For a politician though, economists and economic research can be useful in supporting their political perspectives. Let’s take the example of former US President Ronald Reagan. He was a follower of supply-side economists like Keith Joseph and Milton Friedman. As Reagan tried to “roll back the frontiers of the state,” as many economists there were who tried to justify the bold move, there was an equal amount who didn’t believe in the idea. Still, some economists are promoted by political sponsors, so they are usually the ones who are heard loudly.
Economics Separate From Politics
In some cases, economists remain as objective as possible instead of lingering on positive statistics. They come up with proposals or recommendations that aren’t always in line with preconceived political issues. For instance, a lot of economists may generally favor the EU and European cooperation, but scientifically speaking, the Euro single currency has led to several economic complications, such as low growth and trade imbalances.
Politics as a Backbone of Economics
In the world of economics exists the Pigovian tax. This tax demands that people pay the entire social cost of a good rather than strictly its private cost. The premise behind this is that the polluter (consumer) should pay congestion charges, tobacco tax, carbon tax, etc. However, this tax can only be implemented with political support. Referendums can also defeat new charges and taxes if they are unpopular.

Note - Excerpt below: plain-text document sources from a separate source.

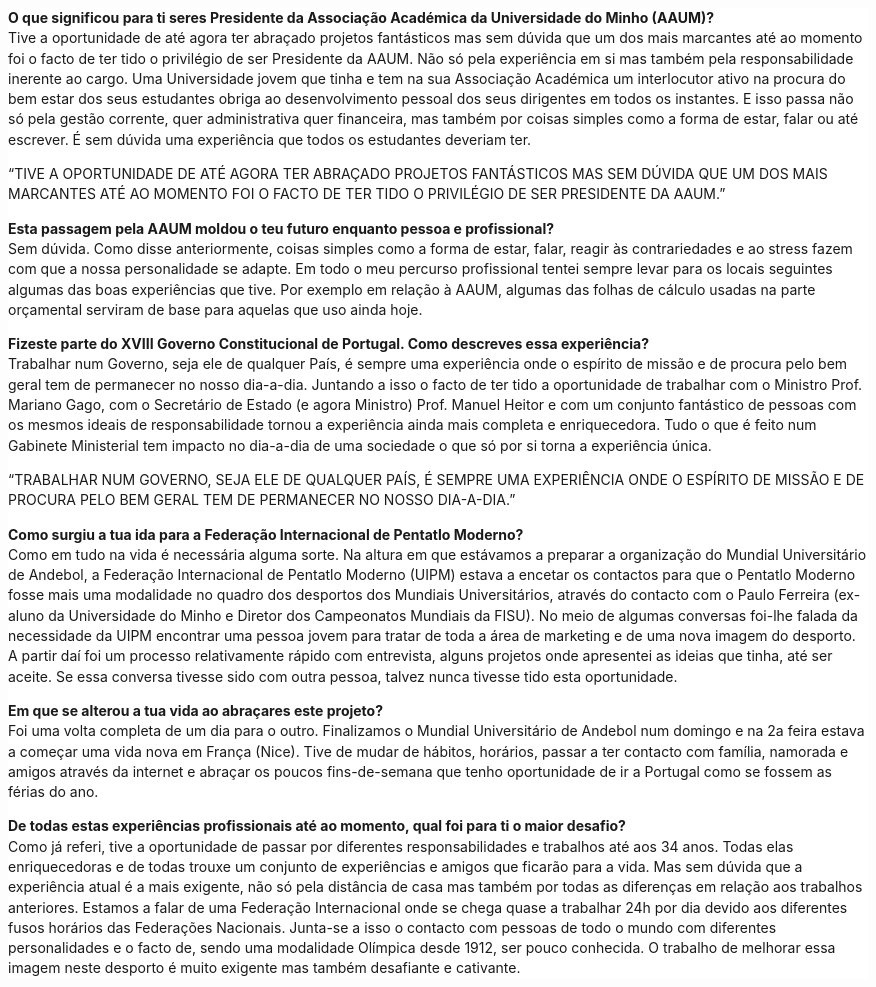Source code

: **O que significou para ti seres Presidente da Associação Académica da Universidade do Minho (AAUM)?**  
 Tive a oportunidade de até agora ter abraçado projetos fantásticos mas sem dúvida que um dos mais marcantes até ao momento foi o facto de ter tido o privilégio de ser Presidente da AAUM. Não só pela experiência em si mas também pela responsabilidade inerente ao cargo. Uma Universidade jovem que tinha e tem na sua Associação Académica um interlocutor ativo na procura do bem estar dos seus estudantes obriga ao desenvolvimento pessoal dos seus dirigentes em todos os instantes. E isso passa não só pela gestão corrente, quer administrativa quer financeira, mas também por coisas simples como a forma de estar, falar ou até escrever. É sem dúvida uma experiência que todos os estudantes deveriam ter.


 “TIVE A OPORTUNIDADE DE ATÉ AGORA TER ABRAÇADO PROJETOS FANTÁSTICOS MAS SEM DÚVIDA QUE UM DOS MAIS MARCANTES ATÉ AO MOMENTO FOI O FACTO DE TER TIDO O PRIVILÉGIO DE SER PRESIDENTE DA AAUM.”


 **Esta passagem pela AAUM moldou o teu futuro enquanto pessoa e profissional?**  
 Sem dúvida. Como disse anteriormente, coisas simples como a forma de estar, falar, reagir às contrariedades e ao stress fazem com que a nossa personalidade se adapte. Em todo o meu percurso profissional tentei sempre levar para os locais seguintes algumas das boas experiências que tive. Por exemplo em relação à AAUM, algumas das folhas de cálculo usadas na parte orçamental serviram de base para aquelas que uso ainda hoje.

 **Fizeste parte do XVIII Governo Constitucional de Portugal. Como descreves essa experiência?**  
 Trabalhar num Governo, seja ele de qualquer País, é sempre uma experiência onde o espírito de missão e de procura pelo bem geral tem de permanecer no nosso dia-a-dia. Juntando a isso o facto de ter tido a oportunidade de trabalhar com o Ministro Prof. Mariano Gago, com o Secretário de Estado (e agora Ministro) Prof. Manuel Heitor e com um conjunto fantástico de pessoas com os mesmos ideais de responsabilidade tornou a experiência ainda mais completa e enriquecedora. Tudo o que é feito num Gabinete Ministerial tem impacto no dia-a-dia de uma sociedade o que só por si torna a experiência única.

 “TRABALHAR NUM GOVERNO, SEJA ELE DE QUALQUER PAÍS, É SEMPRE UMA EXPERIÊNCIA ONDE O ESPÍRITO DE MISSÃO E DE PROCURA PELO BEM GERAL TEM DE PERMANECER NO NOSSO DIA-A-DIA.”
 

 **Como surgiu a tua ida para a Federação Internacional de Pentatlo Moderno?**  
 Como em tudo na vida é necessária alguma sorte. Na altura em que estávamos a preparar a organização do Mundial Universitário de Andebol, a Federação Internacional de Pentatlo Moderno (UIPM) estava a encetar os contactos para que o Pentatlo Moderno fosse mais uma modalidade no quadro dos desportos dos Mundiais Universitários, através do contacto com o Paulo Ferreira (ex-aluno da Universidade do Minho e Diretor dos Campeonatos Mundiais da FISU). No meio de algumas conversas foi-lhe falada da necessidade da UIPM encontrar uma pessoa jovem para tratar de toda a área de marketing e de uma nova imagem do desporto. A partir daí foi um processo relativamente rápido com entrevista, alguns projetos onde apresentei as ideias que tinha, até ser aceite. Se essa conversa tivesse sido com outra pessoa, talvez nunca tivesse tido esta oportunidade.

 **Em que se alterou a tua vida ao abraçares este projeto?**  
 Foi uma volta completa de um dia para o outro. Finalizamos o Mundial Universitário de Andebol num domingo e na 2a feira estava a começar uma vida nova em França (Nice). Tive de mudar de hábitos, horários, passar a ter contacto com família, namorada e amigos através da internet e abraçar os poucos fins-de-semana que tenho oportunidade de ir a Portugal como se fossem as férias do ano.

 **De todas estas experiências profissionais até ao momento, qual foi para ti o maior desafio?**  
 Como já referi, tive a oportunidade de passar por diferentes responsabilidades e trabalhos até aos 34 anos. Todas elas enriquecedoras e de todas trouxe um conjunto de experiências e amigos que ficarão para a vida. Mas sem dúvida que a experiência atual é a mais exigente, não só pela distância de casa mas também por todas as diferenças em relação aos trabalhos anteriores. Estamos a falar de uma Federação Internacional onde se chega quase a trabalhar 24h por dia devido aos diferentes fusos horários das Federações Nacionais. Junta-se a isso o contacto com pessoas de todo o mundo com diferentes personalidades e o facto de, sendo uma modalidade Olímpica desde 1912, ser pouco conhecida. O trabalho de melhorar essa imagem neste desporto é muito exigente mas também desafiante e cativante.
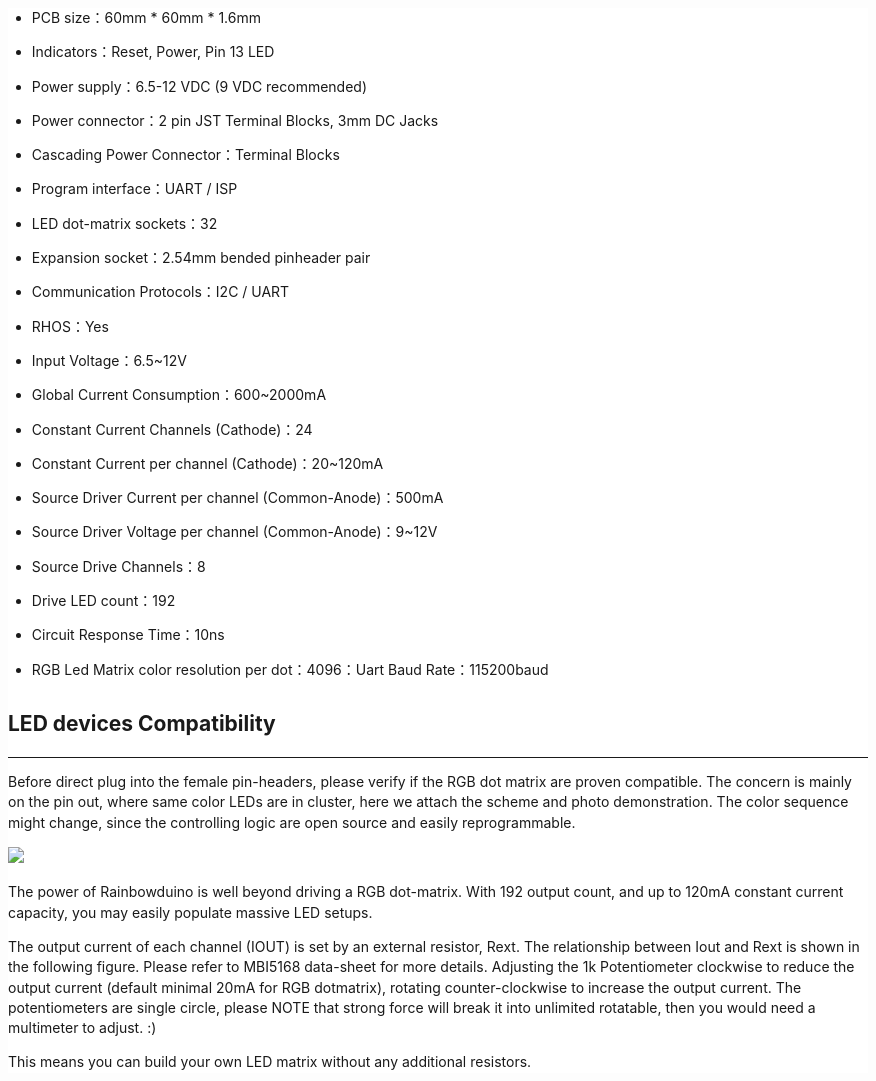 - PCB size：60mm * 60mm * 1.6mm

- Indicators：Reset, Power, Pin 13 LED

- Power supply：6.5-12 VDC (9 VDC recommended)

- Power connector：2 pin JST Terminal Blocks, 3mm DC Jacks

- Cascading Power Connector：Terminal Blocks

- Program interface：UART / ISP

- LED dot-matrix sockets：32

- Expansion socket：2.54mm bended pinheader pair

- Communication Protocols：I2C / UART

- RHOS：Yes

- Input Voltage：6.5~12V

- Global Current Consumption：600~2000mA

- Constant Current Channels (Cathode)：24

- Constant Current per channel (Cathode)：20~120mA

- Source Driver Current per channel (Common-Anode)：500mA

- Source Driver Voltage per channel (Common-Anode)：9~12V

- Source Drive Channels：8

- Drive LED count：192

- Circuit Response Time：10ns

- RGB Led Matrix color resolution per dot：4096：Uart Baud Rate：115200baud

##   LED devices Compatibility
---
Before direct plug into the female pin-headers, please verify if the RGB dot matrix are proven compatible. The concern is mainly on the pin out, where same color LEDs are in cluster, here we attach the scheme and photo demonstration. The color sequence might change, since the controlling logic are open source and easily reprogrammable.

![](https://files.seeedstudio.com/wiki/Rainbowduino_LED_driver_platform-ATmega328/img/RAINBOW-ledmatrix-schema.png)

The power of Rainbowduino is well beyond driving a RGB dot-matrix. With 192 output count, and up to 120mA constant current capacity, you may easily populate massive LED setups.

The output current of each channel (IOUT) is set by an external resistor, Rext. The relationship between Iout and Rext is shown in the following figure. Please refer to MBI5168 data-sheet for more details. Adjusting the 1k Potentiometer clockwise to reduce the output current (default minimal 20mA for RGB dotmatrix), rotating counter-clockwise to increase the output current. The potentiometers are single circle, please NOTE that strong force will break it into unlimited rotatable, then you would need a multimeter to adjust. :)

This means you can build your own LED matrix without any additional resistors.
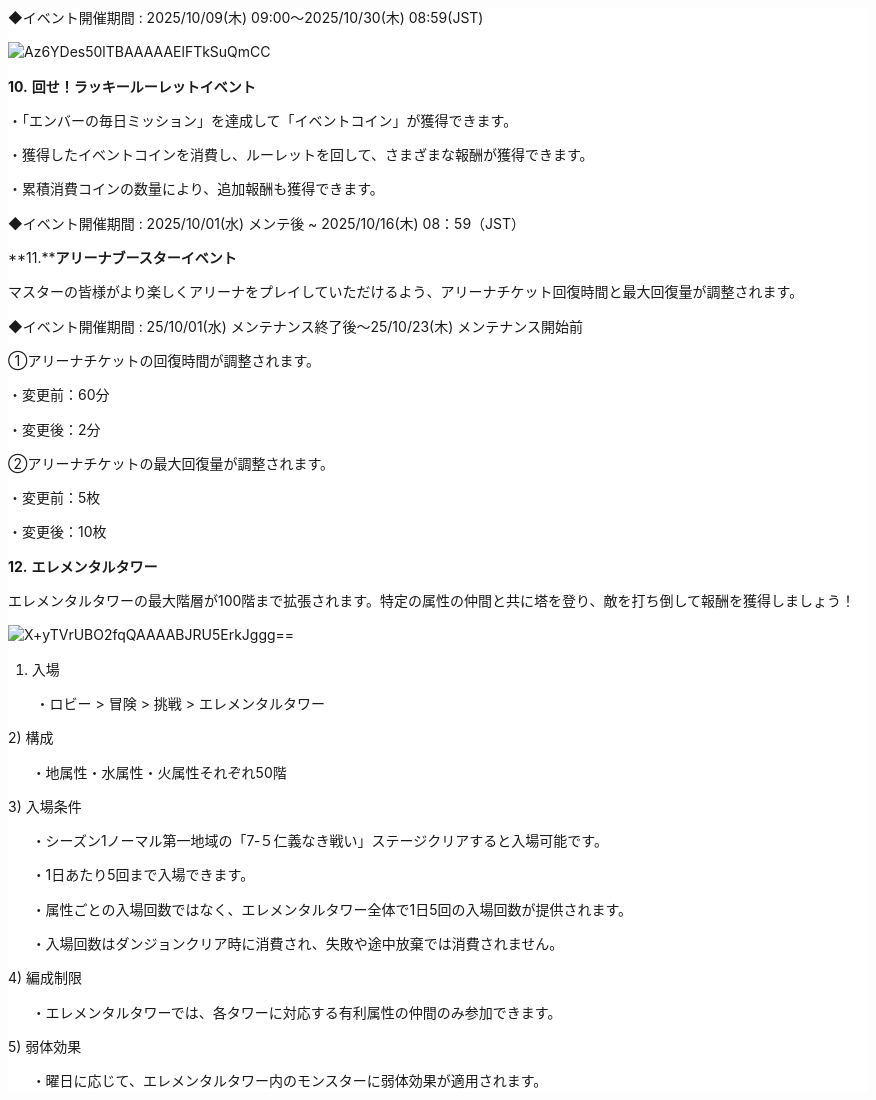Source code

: ◆イベント開催期間 : 2025/10/09(木) 09:00～2025/10/30(木) 08:59(JST)           

![Az6YDes50lTBAAAAAElFTkSuQmCC](/images/news/live/jp/64-base64-8-65dbba62.png)

**10\.** **回せ！ラッキールーレットイベント**

・「エンバーの毎日ミッション」を達成して「イベントコイン」が獲得できます。

・獲得したイベントコインを消費し、ルーレットを回して、さまざまな報酬が獲得できます。

・累積消費コインの数量により、追加報酬も獲得できます。

◆イベント開催期間 : 2025/10/01(水) メンテ後 ~ 2025/10/16(木) 08：59（JST）

**11.****アリーナブースターイベント**

マスターの皆様がより楽しくアリーナをプレイしていただけるよう、アリーナチケット回復時間と最大回復量が調整されます。

◆イベント開催期間 : 25/10/01(水) メンテナンス終了後～25/10/23(木) メンテナンス開始前

①アリーナチケットの回復時間が調整されます。

・変更前：60分

・変更後：2分

②アリーナチケットの最大回復量が調整されます。

・変更前：5枚

・変更後：10枚

**12\.** **エレメンタルタワー**

エレメンタルタワーの最大階層が100階まで拡張されます。特定の属性の仲間と共に塔を登り、敵を打ち倒して報酬を獲得しましょう！

![X+yTVrUBO2fqQAAAABJRU5ErkJggg==](/images/news/live/jp/64-base64-9-99843897.png)

1) 入場 

       ・ロビー > 冒険 > 挑戦 > エレメンタルタワー        

2) 構成 

      ・地属性・水属性・火属性それぞれ50階         

3) 入場条件        

      ・シーズン1ノーマル第一地域の「7‐５仁義なき戦い」ステージクリアすると入場可能です。           

      ・1日あたり5回まで入場できます。  

      ・属性ごとの入場回数ではなく、エレメンタルタワー全体で1日5回の入場回数が提供されます。   

      ・入場回数はダンジョンクリア時に消費され、失敗や途中放棄では消費されません。            

4) 編成制限        

      ・エレメンタルタワーでは、各タワーに対応する有利属性の仲間のみ参加できます。            

5) 弱体効果        

      ・曜日に応じて、エレメンタルタワー内のモンスターに弱体効果が適用されます。 
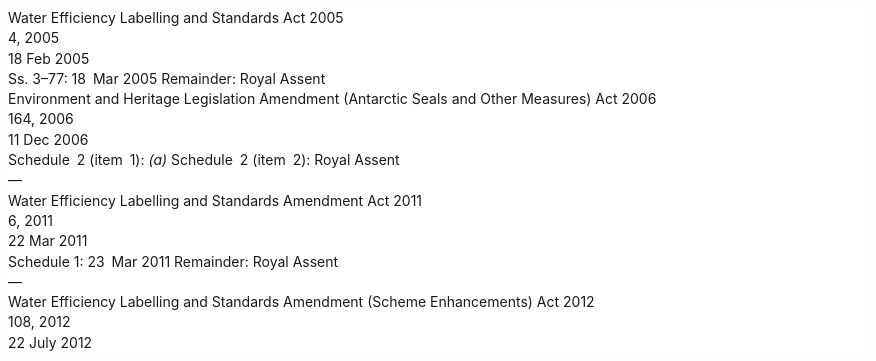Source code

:   <td>
    <div>Water Efficiency Labelling and Standards Act 2005</div>
  </td>
  <td>
    <div>4, 2005</div>
  </td>
  <td>
    <div>18 Feb 2005</div>
  </td>
  <td>
    <div>Ss. 3–77: 18 Mar 2005 
Remainder: Royal Assent</div>
  </td>
  <td>
    <div></div>
  </td>
</tr>
<tr>
  <td>
    <div>Environment and Heritage Legislation Amendment (Antarctic Seals and Other Measures) Act 2006</div>
  </td>
  <td>
    <div>164, 2006</div>
  </td>
  <td>
    <div>11 Dec 2006</div>
  </td>
  <td>
    <div>Schedule 2 (item 1): <i>(a)</i> 
Schedule 2 (item 2): Royal Assent</div>
  </td>
  <td>
    <div>—</div>
  </td>
</tr>
<tr>
  <td>
    <div>Water Efficiency Labelling and Standards Amendment Act 2011</div>
  </td>
  <td>
    <div>6, 2011</div>
  </td>
  <td>
    <div>22 Mar 2011</div>
  </td>
  <td>
    <div>Schedule 1: 23 Mar 2011 
Remainder: Royal Assent</div>
  </td>
  <td>
    <div>—</div>
  </td>
</tr>
<tr>
  <td>
    <div>Water Efficiency Labelling and Standards Amendment (Scheme Enhancements) Act 2012</div>
  </td>
  <td>
    <div>108, 2012</div>
  </td>
  <td>
    <div>22 July 2012</div>
  </td>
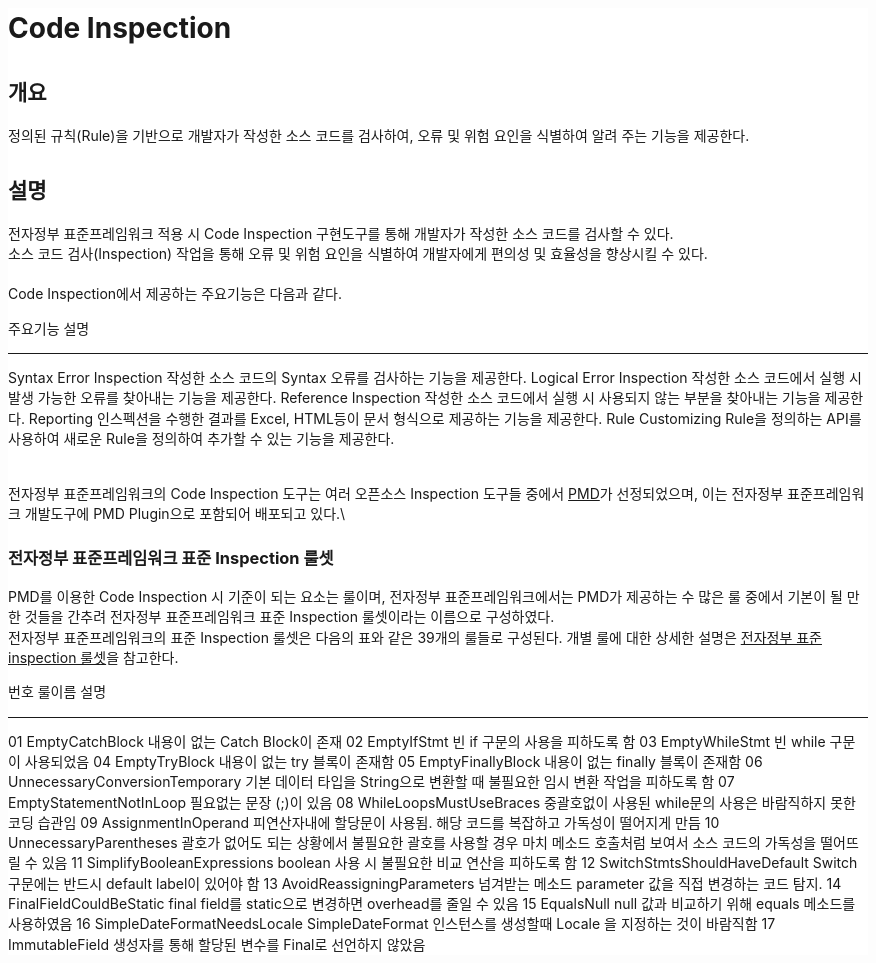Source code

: # Code Inspection

## 개요

정의된 규칙(Rule)을 기반으로 개발자가 작성한 소스 코드를 검사하여, 오류
및 위험 요인을 식별하여 알려 주는 기능을 제공한다.

## 설명

전자정부 표준프레임워크 적용 시 Code Inspection 구현도구를 통해 개발자가
작성한 소스 코드를 검사할 수 있다.\
소스 코드 검사(Inspection) 작업을 통해 오류 및 위험 요인을 식별하여
개발자에게 편의성 및 효율성을 향상시킬 수 있다.\
\
Code Inspection에서 제공하는 주요기능은 다음과 같다.

  주요기능                   설명
  -------------------------- ---------------------------------------------------------------------------------------
  Syntax Error Inspection    작성한 소스 코드의 Syntax 오류를 검사하는 기능을 제공한다.
  Logical Error Inspection   작성한 소스 코드에서 실행 시 발생 가능한 오류를 찾아내는 기능을 제공한다.
  Reference Inspection       작성한 소스 코드에서 실행 시 사용되지 않는 부분을 찾아내는 기능을 제공한다.
  Reporting                  인스펙션을 수행한 결과를 Excel, HTML등이 문서 형식으로 제공하는 기능을 제공한다.
  Rule Customizing           Rule을 정의하는 API를 사용하여 새로운 Rule을 정의하여 추가할 수 있는 기능을 제공한다.

\
전자정부 표준프레임워크의 Code Inspection 도구는 여러 오픈소스
Inspection 도구들 중에서 [PMD](http://pmd.sourceforge.net/)가
선정되었으며, 이는 전자정부 표준프레임워크 개발도구에 PMD Plugin으로
포함되어 배포되고 있다.\

### 전자정부 표준프레임워크 표준 Inspection 룰셋

PMD를 이용한 Code Inspection 시 기준이 되는 요소는 룰이며, 전자정부
표준프레임워크에서는 PMD가 제공하는 수 많은 룰 중에서 기본이 될 만한
것들을 간추려 전자정부 표준프레임워크 표준 Inspection 룰셋이라는
이름으로 구성하였다.\
전자정부 표준프레임워크의 표준 Inspection 룰셋은 다음의 표와 같은 39개의
룰들로 구성된다. 개별 룰에 대한 상세한 설명은 [전자정부 표준 inspection
룰셋](/egovframework/dev2/imp/inspection/usetool#전자정부_표준_inspection_룰셋)을
참고한다.

  번호   룰이름                               설명
  ------ ------------------------------------ ------------------------------------------------------------------------------------------------------------------------------------------
  01     EmptyCatchBlock                      내용이 없는 Catch Block이 존재
  02     EmptyIfStmt                          빈 if 구문의 사용을 피하도록 함
  03     EmptyWhileStmt                       빈 while 구문이 사용되었음
  04     EmptyTryBlock                        내용이 없는 try 블록이 존재함
  05     EmptyFinallyBlock                    내용이 없는 finally 블록이 존재함
  06     UnnecessaryConversionTemporary       기본 데이터 타입을 String으로 변환할 때 불필요한 임시 변환 작업을 피하도록 함
  07     EmptyStatementNotInLoop              필요없는 문장 (;)이 있음
  08     WhileLoopsMustUseBraces              중괄호없이 사용된 while문의 사용은 바람직하지 못한 코딩 습관임
  09     AssignmentInOperand                  피연산자내에 할당문이 사용됨. 해당 코드를 복잡하고 가독성이 떨어지게 만듬
  10     UnnecessaryParentheses               괄호가 없어도 되는 상황에서 불필요한 괄호를 사용할 경우 마치 메소드 호출처럼 보여서 소스 코드의 가독성을 떨어뜨릴 수 있음
  11     SimplifyBooleanExpressions           boolean 사용 시 불필요한 비교 연산을 피하도록 함
  12     SwitchStmtsShouldHaveDefault         Switch구문에는 반드시 default label이 있어야 함
  13     AvoidReassigningParameters           넘겨받는 메소드 parameter 값을 직접 변경하는 코드 탐지.
  14     FinalFieldCouldBeStatic              final field를 static으로 변경하면 overhead를 줄일 수 있음
  15     EqualsNull                           null 값과 비교하기 위해 equals 메소드를 사용하였음
  16     SimpleDateFormatNeedsLocale          SimpleDateFormat 인스턴스를 생성할때 Locale 을 지정하는 것이 바람직함
  17     ImmutableField                       생성자를 통해 할당된 변수를 Final로 선언하지 않았음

Regardless, no matter how sound a charge or tax may be to an economist, if it has no political or public support, it will not prosper. Economic output as a whole is evidently and ultimately influenced by politics.
Austerity: Yes for Politics, No for Economics
Another interesting relationship between public choice, politics, and economic output is austerity. When a country goes through a credit crunch, there is often an economic necessity to expand monetary policies as a compensatory measure.
Politically, it’s difficult to promote a policy that puts the government deeper into debt. Economists definitely understand demand management in a recession, but a politician convincing the public to save in order to control debt is easier than explaining the ‘multiplier theories of Keynes,’ for instance. No wonder we question if it’s not really the economists running a country — they’re the ones who understand all the theories!
Yet another curious case is the relationship between fiscal policy, which is set by the government, and monetary policy, largely determined by independent Central Banks. Given the current state of the economy, the US fiscal policy has been strict. One result of this is the challenge the Federal Reserve currently faces to fill in the gaps of fiscal policy with monetary policy.
Plucking Politics Out of Microeconomics
Certain aspects of economics, supply and demand, for example, are politics-free. However, when it comes to economic output right down to the micros of it, we cannot deny that politics plays a role. Privatization alone, for instance, is highly political. There is the never-ending push and pull between the government and the private sector in terms of controlling major industries.
Market Output Prioritization
Another problem with economics is when politicians and economists promote economic output and overall economic health over human and environmental health. Given this scenario, a politician who advocates environmental causes may completely reject the principle of macro-economics. The question for them is not which method is the best in promoting economic output or growth, but rather whether society should work towards maximizing economic output and growth in the first place. It’s just another blatantly political issue.
What is political in any context is a matter of public choice. It ultimately affects economic output by design.